In systems that use virtualization it might be necessary to allow the Hypervisor to override the default memory types used by guests. When the stage 1 MMU is disabled, for Non-secure EL0 and EL1 accesses when the HCR_EL2.DC bit is set to enable the data cache, the default memory type is Normal, Non-shareable, Inner Write-Back, read and Write Allocate, Outer Write-Back read and Write Allocate. This might be useful in situations where caches have already been configured by a Hypervisor.

Configuring and enabling the MMU

Writes to the system registers controlling the MMU are context-changing events and there are no ordering requirements between them. The results of these events are not guaranteed to be seen until a context synchronization event.
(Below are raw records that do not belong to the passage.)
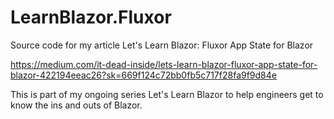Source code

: # LearnBlazor.Fluxor
Source code for my article Let's Learn Blazor: Fluxor App State for Blazor

https://medium.com/it-dead-inside/lets-learn-blazor-fluxor-app-state-for-blazor-422194eeac26?sk=669f124c72bb0fb5c717f28fa9f9d84e

This is part of my ongoing series Let's Learn Blazor to help engineers get to know the ins and outs of Blazor.


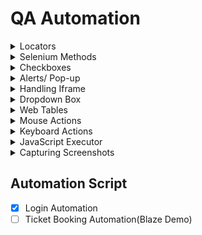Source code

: 
# QA Automation
<details>
<summary>Locators</summary>

##  Locators:
 - [X] ID locator
 - [X] Name Locator
 - [X] PartialText locator
 - [X] LinkText locator
 - [X] className locator
 - [X] tagName locator
 - [ ] cssSelector locator(Dynamic Locators)
 - [ ] xpath locator(Dynamic Locators)
</details>
<details>
<summary> Selenium Methods </summary>

## 1. Get Methods:
- [X] Get Url
- [X] Get Title
- [X] Get Current Url
- [X] Get PageSource
- [X] Get Window Handle
- [ ] Get Window Handles

## 2. Conditional Methods:
- [X] isDisplayed
- [X] isSelected
- [X] isEnabled

## 3. Browser Methods:
- [X] Close
- [X] Quit

## 4. Wait Commands: 
- [ ] Implicit Wait
- [ ] Explicit Wait/Fluent Wait
- [ ] Synchronization/Thread.

## 5. Navigational Commands:
- [X] Navigate To
- [X] Navigate Back
- [X] Navigate Forward
- [X] Navigate refresh
</details>
<details>
<summary>Checkboxes</summary>

- [X] Checkboxes
</details>
<details>
<summary>Alerts/ Pop-up</summary>

- [X] Alerts Declaration
- [X] Normal Alert (Accept)
- [X] Confirmational Alert (Accept,Dismiss)
- [X] Prompt Alert (Input box)
</details>

<details>
<summary>Handling Iframe</summary>

- [ ] Iframe Handling
</details>

<details>
<summary>Dropdown Box</summary>

- [X] Select Dropdown
- [X] Bootstrap Dropdown
- [ ] Hidden Dropdown
</details>

<details>
<summary>Web Tables</summary>

- [ ] Static Web Tables
- [ ] Dynamic Web Tables
</details>

<details>
<summary>Mouse Actions</summary>

- [X] Mouse Hover
- [X] Right Click/Context Click
- [X] Double Click
- [ ] Drag & Drop
</details>

<details>
<summary>Keyboard Actions</summary>

- [ ] Control
- [ ] Tab
</details>

<details>
<summary>JavaScript Executor</summary>

- [ ] JavaScript Executor
- [ ] Scroll the page till element is visible
- [ ] Scroll the page till end of the page
- [ ] Scroll up to initial position
</details>

<details>
<summary>Capturing Screenshots</summary>

- [ ] Full Screenshots
- [ ] Screenshot of specific section
- [ ] Screenshot of Web Element
</details>

## Automation Script
- [X] Login Automation
- [ ] Ticket Booking Automation(Blaze Demo)
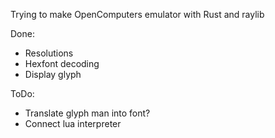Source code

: Trying to make OpenComputers emulator with Rust and raylib

Done:
- Resolutions
- Hexfont decoding
- Display glyph

ToDo:
- Translate glyph man into font?
- Connect lua interpreter
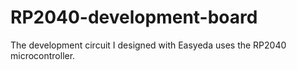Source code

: # RP2040-development-board
The development circuit I designed with Easyeda uses the RP2040 microcontroller.
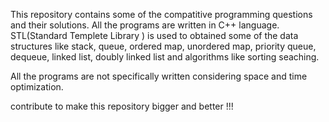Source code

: 
This repository contains some of the compatitive programming questions and their solutions. All the programs are written in C++ language. STL(Standard Templete Library ) is used to obtained some of the data structures like stack, queue, ordered map, unordered map, priority queue, dequeue, linked list, doubly linked list and algorithms like sorting seaching.

All the programs are not specifically written considering space and time optimization.

contribute to make this repository bigger and better !!!
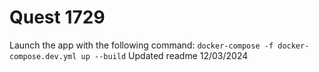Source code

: # Quest 1729

Launch the app with the following command: `docker-compose -f docker-compose.dev.yml up --build`
Updated readme 12/03/2024

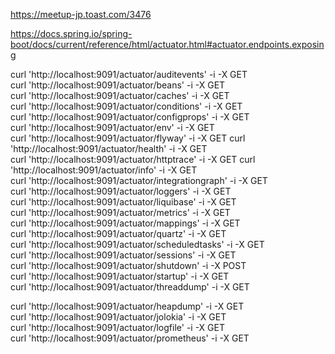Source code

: 
https://meetup-jp.toast.com/3476  

https://docs.spring.io/spring-boot/docs/current/reference/html/actuator.html#actuator.endpoints.exposing  

curl 'http://localhost:9091/actuator/auditevents' -i -X GET  
curl 'http://localhost:9091/actuator/beans' -i -X GET  
curl 'http://localhost:9091/actuator/caches' -i -X GET  
curl 'http://localhost:9091/actuator/conditions' -i -X GET  
curl 'http://localhost:9091/actuator/configprops' -i -X GET  
curl 'http://localhost:9091/actuator/env' -i -X GET  
curl 'http://localhost:9091/actuator/flyway' -i -X GET 
curl 'http://localhost:9091/actuator/health' -i -X GET  
curl 'http://localhost:9091/actuator/httptrace' -i -X GET 
curl 'http://localhost:9091/actuator/info' -i -X GET  
curl 'http://localhost:9091/actuator/integrationgraph' -i -X GET  
curl 'http://localhost:9091/actuator/loggers' -i -X GET  
curl 'http://localhost:9091/actuator/liquibase' -i -X GET  
curl 'http://localhost:9091/actuator/metrics' -i -X GET  
curl 'http://localhost:9091/actuator/mappings' -i -X GET  
curl 'http://localhost:9091/actuator/quartz' -i -X GET  
curl 'http://localhost:9091/actuator/scheduledtasks' -i -X GET  
curl 'http://localhost:9091/actuator/sessions' -i -X GET  
curl 'http://localhost:9091/actuator/shutdown' -i -X POST  
curl 'http://localhost:9091/actuator/startup' -i -X GET  
curl 'http://localhost:9091/actuator/threaddump' -i -X GET  






curl 'http://localhost:9091/actuator/heapdump' -i -X GET  
curl 'http://localhost:9091/actuator/jolokia' -i -X GET  
curl 'http://localhost:9091/actuator/logfile' -i -X GET  
curl 'http://localhost:9091/actuator/prometheus' -i -X GET  



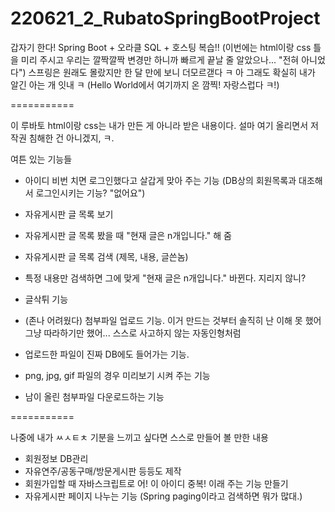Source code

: # 220621_2_RubatoSpringBootProject
갑자기 한다! Spring Boot + 오라클 SQL + 호스팅 복습!! (이번에는 html이랑 css 틀을 미리 주시고 우리는 깔짝깔짝 변경만 하니까 빠르게 끝날 줄 알았으나... "전혀 아니었다")
스프링은 원래도 몰랐지만 한 달 만에 보니 더모르갣다 ㅋ 아 그래도 확실히 내가 알긴 아는 개 잇내 ㅋ
(Hello World에서 여기까지 온 깜찍! 자랑스럽다 ㅋ!)

===========

이 루바토 html이랑 css는 내가 만든 게 아니라 받은 내용이다. 설마 여기 올리면서 저작권 침해한 건 아니겠지, ㅋ.

여튼 있는 기능들
- 아이디 비번 치면 로그인했다고 살갑게 맞아 주는 기능 (DB상의 회원목록과 대조해서 로그인시키는 기능? "없어요")
- 자유게시판 글 목록 보기
- 자유게시판 글 목록 봤을 때 "현재 글은 n개입니다." 해 줌
- 자유게시판 글 목록 검색 (제목, 내용, 글쓴놈)
- 특정 내용만 검색하면 그에 맞게 "현재 글은 n개입니다." 바뀐다. 지리지 않니?
- 글삭튀 기능

- (존나 어려웠다) 첨부파일 업로드 기능. 이거 만드는 것부터 솔직히 난 이해 못 했어 그냥 따라하기만 했어... 스스로 사고하지 않는 자동인형처럼
- 업로드한 파일이 진짜 DB에도 들어가는 기능.
- png, jpg, gif 파일의 경우 미리보기 시켜 주는 기능
- 남이 올린 첨부파일 다운로드하는 기능

===========

나중에 내가 ㅆㅅㅌㅊ 기분을 느끼고 싶다면 스스로 만들어 볼 만한 내용
- 회원정보 DB관리
- 자유연주/공동구매/방문게시판 등등도 제작
- 회원가입할 때 자바스크립트로 어! 이 아이디 중복! 이래 주는 기능 만들기
- 자유게시판 페이지 나누는 기능 (Spring paging이라고 검색하면 뭐가 많대.)
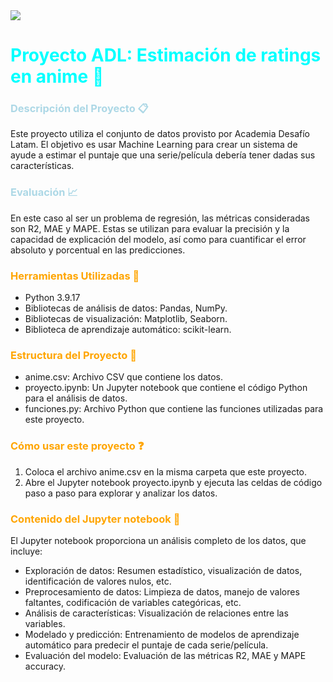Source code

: <img src="https://images7.alphacoders.com/737/thumb-1920-737400.jpg">

# <span style="color:cyan"> Proyecto ADL: Estimación de ratings en anime :star2:
### <span style="color:lightblue"> Descripción del Proyecto :clipboard:
Este proyecto utiliza el conjunto de datos provisto por Academia Desafío Latam. El objetivo es usar Machine Learning para crear un sistema de ayude a estimar el puntaje que una serie/película debería tener dadas sus características.

### <span style="color:lightblue"> Evaluación :chart_with_upwards_trend:
En este caso al ser un problema de regresión, las métricas consideradas son R2, MAE y MAPE. Estas se utilizan para evaluar la precisión y la capacidad de explicación del modelo, así como para cuantificar el error absoluto y porcentual en las predicciones.

### <span style="color:orange"> Herramientas Utilizadas :wrench:
- Python 3.9.17
- Bibliotecas de análisis de datos: Pandas, NumPy.
- Bibliotecas de visualización: Matplotlib, Seaborn.
- Biblioteca de aprendizaje automático: scikit-learn.

### <span style="color:orange"> Estructura del Proyecto :open_file_folder:
- anime.csv: Archivo CSV que contiene los datos.
- proyecto.ipynb: Un Jupyter notebook que contiene el código Python para el análisis de datos.
- funciones.py: Archivo Python que contiene las funciones utilizadas para este proyecto.

### <span style="color:orange"> Cómo usar este proyecto :question:
1. Coloca el archivo anime.csv en la misma carpeta que este proyecto.
2. Abre el Jupyter notebook proyecto.ipynb y ejecuta las celdas de código paso a paso para explorar y analizar los datos.

### <span style="color:orange"> Contenido del Jupyter notebook :page_facing_up:
El Jupyter notebook proporciona un análisis completo de los datos, que incluye:
- Exploración de datos: Resumen estadístico, visualización de datos, identificación de valores nulos, etc.
- Preprocesamiento de datos: Limpieza de datos, manejo de valores faltantes, codificación de variables categóricas, etc.
- Análisis de características: Visualización de relaciones entre las variables.
- Modelado y predicción: Entrenamiento de modelos de aprendizaje automático para predecir el puntaje de cada serie/película.
- Evaluación del modelo: Evaluación de las métricas R2, MAE y MAPE accuracy.
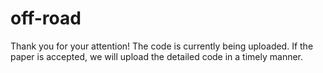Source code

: # off-road
Thank you for your attention! The code is currently being uploaded. If the paper is accepted, we will upload the detailed code in a timely manner.
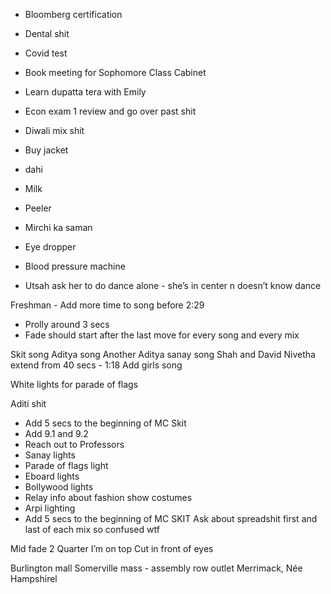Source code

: - Bloomberg certification
- Dental shit 
- Covid test
- Book meeting for Sophomore Class Cabinet
- Learn dupatta tera with Emily
- Econ exam 1 review and go over past shit 
- Diwali mix shit
- Buy jacket 


- dahi
- Milk
- Peeler
- Mirchi ka saman 
- Eye dropper 
- Blood pressure machine 



- Utsah  ask her to do dance alone - she’s in center n doesn’t know dance

Freshman - Add more time to song before 2:29
- Prolly around 3 secs
- Fade should start after the last move for every song and every mix 


Skit song
Aditya song 
Another Aditya sanay song
Shah and David
Nivetha extend from 40 secs - 1:18
Add girls song 

White lights for parade of flags

Aditi shit


- Add 5 secs to the beginning of MC Skit 
- Add 9.1 and 9.2
- Reach out to Professors 
- Sanay lights
- Parade of flags light
- Eboard lights
- Bollywood lights 
- Relay info about fashion show costumes
- Arpi lighting 
- Add 5 secs to the beginning of MC SKIT
Ask about spreadshit first and last of each mix so confused wtf


Mid fade 2
Quarter I’m on top
Cut in front of eyes


Burlington mall
Somerville mass - assembly row outlet
Merrimack, Née Hampshirel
MSR TTBR0_EL1, X0			// Set TTBR0
MSR TTBR1_EL1, X1			// Set TTBR1
MSR TCR_EL1, X2			  // Set TCR
ISB					 // The ISB forces these changes to be 
					    // seen before the MMU is enabled.
MRS X0, SCTLR_EL1			// Read System Control Register 
					    // configuration data 
ORR X0, X0, #1			   // Set [M] bit and enable the MMU.
MSR SCTLR_EL1, X0			// Write System Control Register 
					    // configuration data 
ISB					 // The ISB forces these changes to be 
					    // seen by the next instruction

This is separate from the requirement for flat mapping, which is to make sure that we know which instruction is executed directly after the write to SCTLR_EL1.M. If we see the result of the write it is the instruction at VA+4 using the new translation regime. If the result is not seen, it is still the instruction at VA+4 but where the VA = PA. The ISB does not help here as it cannot be guaranteed to be the next instruction that is executed unless memory is flat mapped.